For many young children and individuals who struggle with social situations, virtual social skills threw a whole set of additional rules that they needed to learn how to navigate. For those of us who are more intuitive about social situations, we quickly learned that we could wear a nicer top with pajama pants on the bottom. We learned how to wait that extra second to talk when we saw someone unmute themselves. We learned when to turn off our cameras, when to press mute, not to sit in front of a bright window, and not to change our virtual backgrounds while our bosses held meetings. We learned the lingo – “waiting room”, “annotating”, “sharing our screen”, “audio”, “video”. While we may have had a fairly firm grasp of what these terms meant before Zoom life, we readily tweaked our definitions in the context of our new virtual experiences.

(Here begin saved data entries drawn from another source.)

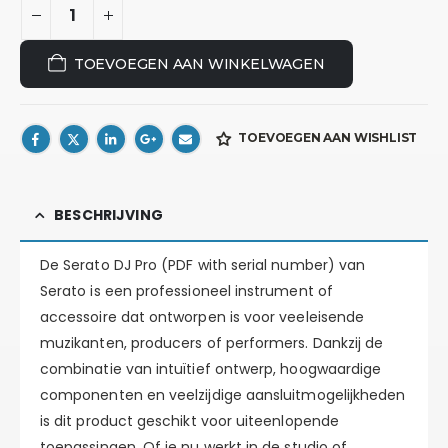
TOEVOEGEN AAN WINKELWAGEN
TOEVOEGEN AAN WISHLIST
BESCHRIJVING
De Serato DJ Pro (PDF with serial number) van
Serato is een professioneel instrument of
accessoire dat ontworpen is voor veeleisende
muzikanten, producers of performers. Dankzij de
combinatie van intuïtief ontwerp, hoogwaardige
componenten en veelzijdige aansluitmogelijkheden
is dit product geschikt voor uiteenlopende
toepassingen. Of je nu werkt in de studio of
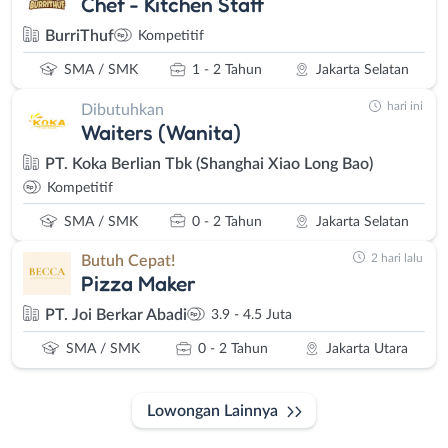
Chef - Kitchen Staff
BurriThuf
Kompetitif
SMA / SMK
1 - 2 Tahun
Jakarta Selatan
hari ini
Dibutuhkan
Waiters (Wanita)
PT. Koka Berlian Tbk (Shanghai Xiao Long Bao)
Kompetitif
SMA / SMK
0 - 2 Tahun
Jakarta Selatan
2 hari lalu
Butuh Cepat!
Pizza Maker
PT. Joi Berkar Abadi
3.9 - 4.5 Juta
SMA / SMK
0 - 2 Tahun
Jakarta Utara
Lowongan Lainnya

It became clear very early on in the quarantine that my boys needed some direct instruction on the social rules of virtual classrooms and virtual social interactions. They are 8 years old and neurotypical, and virtual interactions were new for them. As young children, they are still learning in-person social skills; surely, they could not be expected to know much about this new kind of social interaction.

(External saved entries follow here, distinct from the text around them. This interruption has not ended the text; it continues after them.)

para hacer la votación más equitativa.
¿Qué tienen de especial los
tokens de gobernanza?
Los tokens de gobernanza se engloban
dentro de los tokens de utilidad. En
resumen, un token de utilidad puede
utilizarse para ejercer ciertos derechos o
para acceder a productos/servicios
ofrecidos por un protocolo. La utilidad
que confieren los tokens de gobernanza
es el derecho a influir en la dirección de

In that same way, as I worked with my students, I noticed that many needed much of that same kind of direct instruction with additional support. While we’re still talking about the plans for the fall and while many of us are still spending most of our social interactions virtually, I’d like to offer some talking points for you and your children/students to help shape their virtual social skills:
- “You know what I noticed? Talking on Zoom is so different than talking face to face, isn’t it? I can’t see people’s postures to tell me if they’re bored, and I can’t pick up on face clues to tell me how someone is feeling. What do you notice?”
- “You know what I noticed? It’s really hard to focus on what someone is saying when other people’s microphones are not muted. Let’s remember to mute ours.”
- “When my professor is talking, I like to keep the settings on “Active Speaker” so that I don’t get distracted by everyone in class. It helps me focus. Which setting do you like for class? Do you ever like to use Gallery View? When?”
- “Sometimes it’s hard to find an open moment to ask a question when everyone else is talking, isn’t it? When that happens to me, I like to type my question in the chat box. When my teacher is ready, he’ll/she’ll see it.”
- “When you keep changing your virtual screen, it can be really distracting to everyone in this meeting. If you want to try a new screen, let’s get on a few minutes before class, ok?”
- “There is more than one way to tell someone you agree with them on Zoom. You can nod. You can put your thumbs up. You can write an encouraging message on the chat. You can unmute yourself for a seconds to tell them you agree using your voice. Which is your favorite way?”
There are so many discussions to have with our children about virtual interactions but I hope that these can get you started!